Thursday, March 5, 2015

Don't Get Hurt While Running

Spring is on the horizon (maybe, hopefully) and that usually means the park by my house is once again full of walkers and runners trying to forget winter. That also means injuries to those who try to do too much too soon. A recent article in The Columbian discussed the three most common running related (and I think walking too) injuries and how to prevent them. The top three injuries were: Plantar Fasciitis, Shin Splints and IT Band Syndrome.

Plantar Fasciitis involves pain and inflammation of a thick band of tissue called the plantar fascia, that runs across the bottom of the foot and connects the heel bone to the toes. The plantar fascia support the arch of the foot. Shin splints refers to pain along the shinbone and often occurs in athletes who have recently intensified or changed their training routines. IT band syndrome occurs when the ligament (illotibial band) that extends from the outside of the pelvic bone to the outside of the tibia becomes tight and rubs against the outer portion of the femur.

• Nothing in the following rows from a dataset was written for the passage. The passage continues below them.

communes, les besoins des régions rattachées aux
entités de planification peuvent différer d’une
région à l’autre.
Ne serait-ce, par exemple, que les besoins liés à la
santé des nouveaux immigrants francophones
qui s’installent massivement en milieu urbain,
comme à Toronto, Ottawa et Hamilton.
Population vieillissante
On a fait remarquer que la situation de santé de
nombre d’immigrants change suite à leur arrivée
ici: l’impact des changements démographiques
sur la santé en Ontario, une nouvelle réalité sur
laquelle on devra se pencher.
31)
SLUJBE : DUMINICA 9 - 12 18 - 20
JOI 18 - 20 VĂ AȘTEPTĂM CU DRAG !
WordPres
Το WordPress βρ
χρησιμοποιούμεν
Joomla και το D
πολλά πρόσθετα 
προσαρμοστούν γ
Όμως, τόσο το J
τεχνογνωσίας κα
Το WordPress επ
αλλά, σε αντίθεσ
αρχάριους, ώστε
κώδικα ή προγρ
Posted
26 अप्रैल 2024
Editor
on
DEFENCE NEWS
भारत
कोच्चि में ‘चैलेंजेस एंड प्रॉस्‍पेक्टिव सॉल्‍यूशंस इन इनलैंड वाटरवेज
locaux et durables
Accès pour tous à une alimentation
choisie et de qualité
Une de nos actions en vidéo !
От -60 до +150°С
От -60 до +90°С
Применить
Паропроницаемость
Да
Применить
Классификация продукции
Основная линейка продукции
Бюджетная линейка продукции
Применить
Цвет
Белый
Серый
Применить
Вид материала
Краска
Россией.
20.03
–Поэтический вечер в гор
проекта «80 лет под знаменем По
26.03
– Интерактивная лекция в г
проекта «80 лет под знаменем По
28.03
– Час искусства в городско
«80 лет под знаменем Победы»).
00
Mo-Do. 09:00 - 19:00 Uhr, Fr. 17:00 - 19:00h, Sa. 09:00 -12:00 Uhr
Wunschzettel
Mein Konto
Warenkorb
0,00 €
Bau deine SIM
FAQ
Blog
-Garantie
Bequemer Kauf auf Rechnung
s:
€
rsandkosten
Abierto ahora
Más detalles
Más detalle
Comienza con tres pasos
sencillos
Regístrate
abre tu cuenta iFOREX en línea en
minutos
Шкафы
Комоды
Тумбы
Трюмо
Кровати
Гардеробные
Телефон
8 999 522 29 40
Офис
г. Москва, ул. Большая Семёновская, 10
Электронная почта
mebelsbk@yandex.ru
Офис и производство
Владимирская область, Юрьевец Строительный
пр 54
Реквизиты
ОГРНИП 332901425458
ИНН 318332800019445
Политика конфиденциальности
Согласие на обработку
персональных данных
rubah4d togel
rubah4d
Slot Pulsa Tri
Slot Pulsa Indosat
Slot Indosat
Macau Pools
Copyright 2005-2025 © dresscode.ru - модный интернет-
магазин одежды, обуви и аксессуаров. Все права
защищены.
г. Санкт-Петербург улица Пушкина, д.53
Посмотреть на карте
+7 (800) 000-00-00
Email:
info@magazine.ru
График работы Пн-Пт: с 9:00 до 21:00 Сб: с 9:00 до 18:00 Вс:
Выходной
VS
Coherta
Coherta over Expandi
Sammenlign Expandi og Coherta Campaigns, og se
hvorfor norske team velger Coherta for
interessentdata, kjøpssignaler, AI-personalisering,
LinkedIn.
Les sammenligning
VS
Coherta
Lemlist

So, how do you prevent any of these horrible things from happening to you so you can stay fit? According to the article, easing into a routine is the way to go to prevent injuries. New runners and walkers may find it easier to focus on minutes and not miles. Start with a small amount of time and build up or if you want to increase your time and distance with running you can alternate between running and walking. Don't increase your mileage by more than 10 percent per week.
Warming up and cooling down is also important when walking and running. Warm up exercises should be dynamic such as skipping and lunges and light stretching. Cool downs can include walking and more stretching. Remember, rest days are very important.

Shoes are an important part of preventing injuries too. Your feet swell during running and fast paced walking so your feet need room to accommodate this swelling. You might need to buy a slightly larger size running shoe. Over the counter shoe inserts and custom foot orthotics can also help, especially if you are still experiencing pain even after following the above advice. See a foot care provider for a solution.

Parts of the above were taken from Marisa Harshman's article featured in The Columbian on March 2, 2015.